**EXERCISE INPUTS**

•••

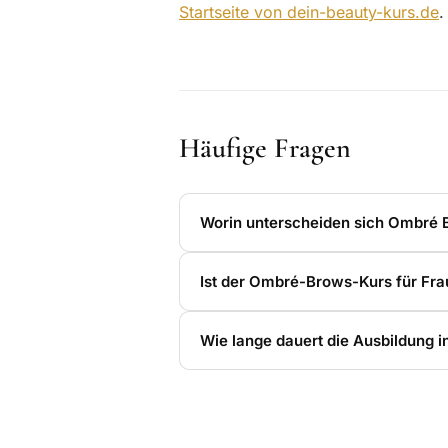
Startseite von dein-beauty-kurs.de
.
Häufige Fragen
Worin unterscheiden sich Ombré 
Ist der Ombré-Brows-Kurs für Fra
Wie lange dauert die Ausbildung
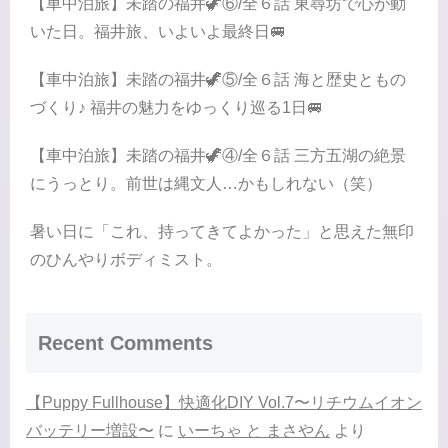
【車中泊旅】未踏の福井🦖⑥/全６話 東尋坊で心が動
いた日。福井旅、いよいよ最終日🚐
【車中泊旅】未踏の福井🦖⑤/全６話 海と歴史ともの
づくり♪ 福井の魅力をゆっくり巡る1日🚐
【車中泊旅】未踏の福井🦖④/全６話 三方五湖の絶景
にうっとり。前世は縄文人…かもしれない（笑）
暑い日に「これ、持ってきてよかった」と思えた無印
のひんやりボディミスト。
Recent Comments
【Puppy Fullhouse】快適化DIY Vol.7〜リチウムイオン
バッテリー増設〜
に
いーちゃ と まさやん
より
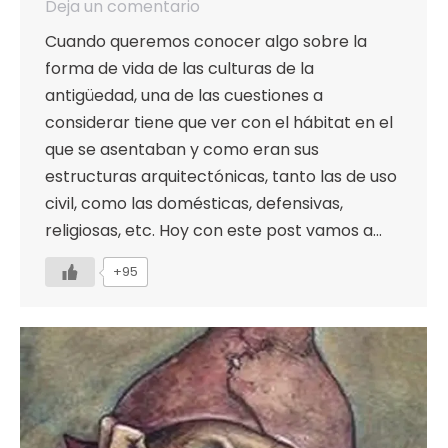
Deja un comentario
Cuando queremos conocer algo sobre la
forma de vida de las culturas de la
antigüedad, una de las cuestiones a
considerar tiene que ver con el hábitat en el
que se asentaban y como eran sus
estructuras arquitectónicas, tanto las de uso
civil, como las domésticas, defensivas,
religiosas, etc. Hoy con este post vamos a…
+95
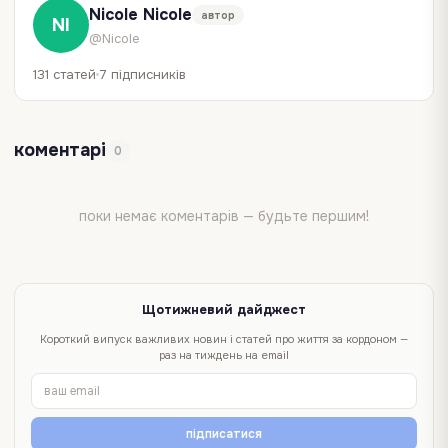
Nicole Nicole
автор
NI
@Nicole
131 статей
7 підписників
коментарі
0
поки немає коментарів — будьте першим!
Щотижневий дайджест
Короткий випуск важливих новин і статей про життя за кордоном —
раз на тиждень на email
підписатися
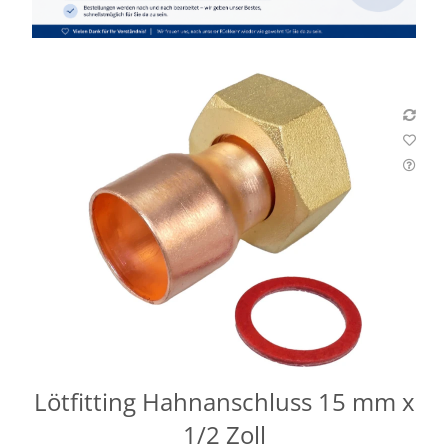
Lötfitting Hahnanschluss 15 mm x
1/2 Zoll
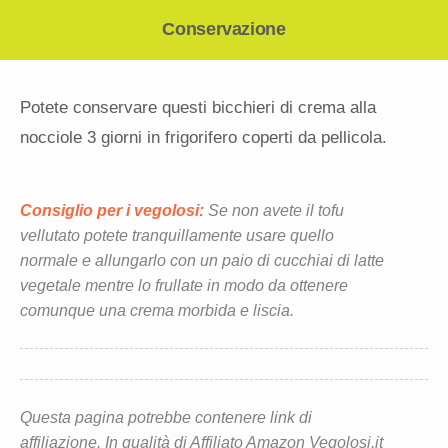
Conservazione
Potete conservare questi bicchieri di crema alla
nocciole 3 giorni in frigorifero coperti da pellicola.
Consiglio per i vegolosi:
Se non avete il tofu
vellutato potete tranquillamente usare quello
normale e allungarlo con un paio di cucchiai di latte
vegetale mentre lo frullate in modo da ottenere
comunque una crema morbida e liscia.
Questa pagina potrebbe contenere link di
affiliazione. In qualità di Affiliato Amazon Vegolosi.it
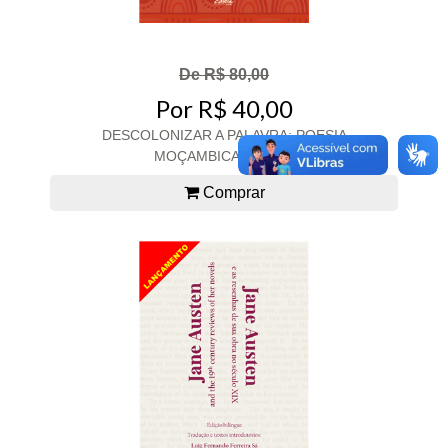
De R$ 80,00
Por R$ 40,00
DESCOLONIZAR A PALAVRA: POESIA
MOÇAMBICANA DO...
Comprar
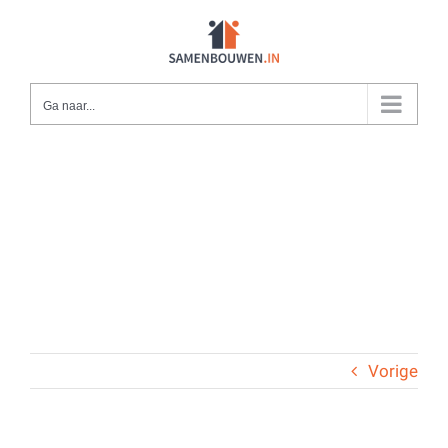
Ga
naar
inhoud
Ga naar...
Vorige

•••

**GOAL OF THE EXERCISE**
Turn the text read from every row above into a JSON list of strings, with one string per line and no blank lines. Leave the pictures out of the answer.

**EXERCISE OUTPUT**
[
  "Startseite von dein-beauty-kurs.de",
  ".",
  "Häufige Fragen",
  "Worin unterscheiden sich Ombré ",
  "Ist der Ombré-Brows-Kurs für Fra",
  "Wie lange dauert die Ausbildung",
  "【車中泊旅】未踏の福井🦖⑥/全６話 東尋坊で心が動",
  "いた日。福井旅、いよいよ最終日🚐",
  "【車中泊旅】未踏の福井🦖⑤/全６話 海と歴史ともの",
  "づくり♪ 福井の魅力をゆっくり巡る1日🚐",
  "【車中泊旅】未踏の福井🦖④/全６話 三方五湖の絶景",
  "にうっとり。前世は縄文人…かもしれない（笑）",
  "暑い日に「これ、持ってきてよかった」と思えた無印",
  "のひんやりボディミスト。",
  "Recent Comments",
  "【Puppy Fullhouse】快適化DIY Vol.7〜リチウムイオン",
  "バッテリー増設〜",
  "に",
  "いーちゃ と まさやん",
  "より",
  "Deja un comentario",
  "Cuando queremos conocer algo sobre la",
  "forma de vida de las culturas de la",
  "antigüedad, una de las cuestiones a",
  "considerar tiene que ver con el hábitat en el",
  "que se asentaban y como eran sus",
  "estructuras arquitectónicas, tanto las de uso",
  "civil, como las domésticas, defensivas,",
  "religiosas, etc. Hoy con este post vamos a…",
  "+95",
  "Nicole Nicole",
  "автор",
  "NI",
  "@Nicole",
  "131 статей",
  "7 підписників",
  "коментарі",
  "0",
  "поки немає коментарів — будьте першим!",
  "Щотижневий дайджест",
  "Короткий випуск важливих новин і статей про життя за кордоном —",
  "раз на тиждень на email",
  "підписатися",
  "Lötfitting Hahnanschluss 15 mm x",
  "1/2 Zoll",
  "Conservazione",
  "Potete conservare questi bicchieri di crema alla",
  "nocciole 3 giorni in frigorifero coperti da pellicola.",
  "Consiglio per i vegolosi:",
  "Se non avete il tofu",
  "vellutato potete tranquillamente usare quello",
  "normale e allungarlo con un paio di cucchiai di latte",
  "vegetale mentre lo frullate in modo da ottenere",
  "comunque una crema morbida e liscia.",
  "Questa pagina potrebbe contenere link di",
  "affiliazione. In qualità di Affiliato Amazon Vegolosi.it",
  "De R$ 80,00",
  "Por R$ 40,00",
  "DESCOLONIZAR A PALAVRA: POESIA",
  "MOÇAMBICANA DO...",
  "Comprar",
  "Ga",
  "naar",
  "inhoud",
  "Ga naar...",
  "Vorige"
]